Collected data:
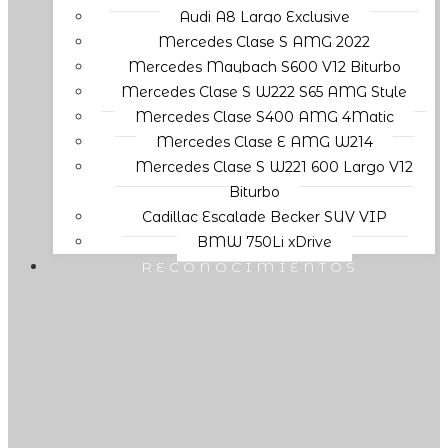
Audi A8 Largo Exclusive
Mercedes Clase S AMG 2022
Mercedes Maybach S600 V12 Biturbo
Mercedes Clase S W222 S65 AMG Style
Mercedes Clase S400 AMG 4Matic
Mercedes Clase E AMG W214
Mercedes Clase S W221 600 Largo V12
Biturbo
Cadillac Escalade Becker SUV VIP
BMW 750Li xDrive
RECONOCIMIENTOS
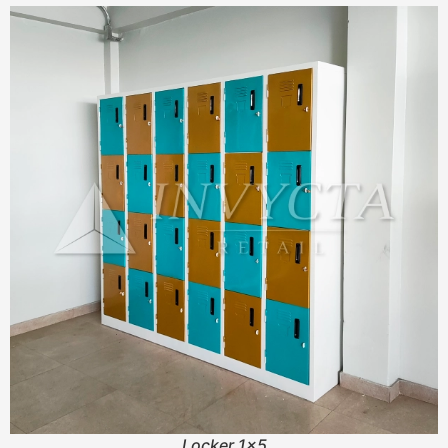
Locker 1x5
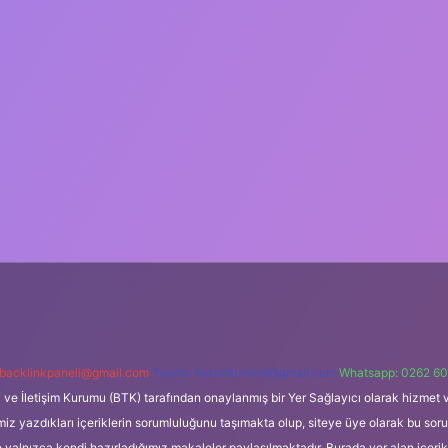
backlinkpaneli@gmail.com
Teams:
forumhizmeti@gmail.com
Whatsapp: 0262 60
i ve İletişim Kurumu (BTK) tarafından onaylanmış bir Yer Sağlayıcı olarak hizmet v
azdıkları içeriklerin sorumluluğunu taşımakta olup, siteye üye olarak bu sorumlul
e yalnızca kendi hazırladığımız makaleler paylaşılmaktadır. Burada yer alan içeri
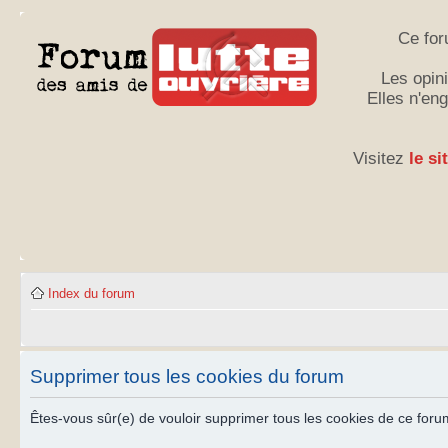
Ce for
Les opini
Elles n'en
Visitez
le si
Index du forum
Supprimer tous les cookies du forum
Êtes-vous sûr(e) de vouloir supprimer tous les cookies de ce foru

* Directive
Rewrite every line of text in the data above as a JSON list of strings, one string per line, skipping blank lines. Leave out the picture markers.

* Output of the exercise
[
  "Audi A8 Largo Exclusive",
  "Mercedes Clase S AMG 2022",
  "Mercedes Maybach S600 V12 Biturbo",
  "Mercedes Clase S W222 S65 AMG Style",
  "Mercedes Clase S400 AMG 4Matic",
  "Mercedes Clase E AMG W214",
  "Mercedes Clase S W221 600 Largo V12",
  "Biturbo",
  "Cadillac Escalade Becker SUV VIP",
  "BMW 750Li xDrive",
  "RECONOCIMIENTOS",
  "Locker 1x5",
  "backlinkpaneli@gmail.com",
  "Teams:",
  "forumhizmeti@gmail.com",
  "Whatsapp: 0262 60",
  "i ve İletişim Kurumu (BTK) tarafından onaylanmış bir Yer Sağlayıcı olarak hizmet v",
  "azdıkları içeriklerin sorumluluğunu taşımakta olup, siteye üye olarak bu sorumlul",
  "e yalnızca kendi hazırladığımız makaleler paylaşılmaktadır. Burada yer alan içeri",
  "Ce for",
  "Les opini",
  "Elles n'en",
  "Visitez",
  "le si",
  "Index du forum",
  "Supprimer tous les cookies du forum",
  "Êtes-vous sûr(e) de vouloir supprimer tous les cookies de ce foru"
]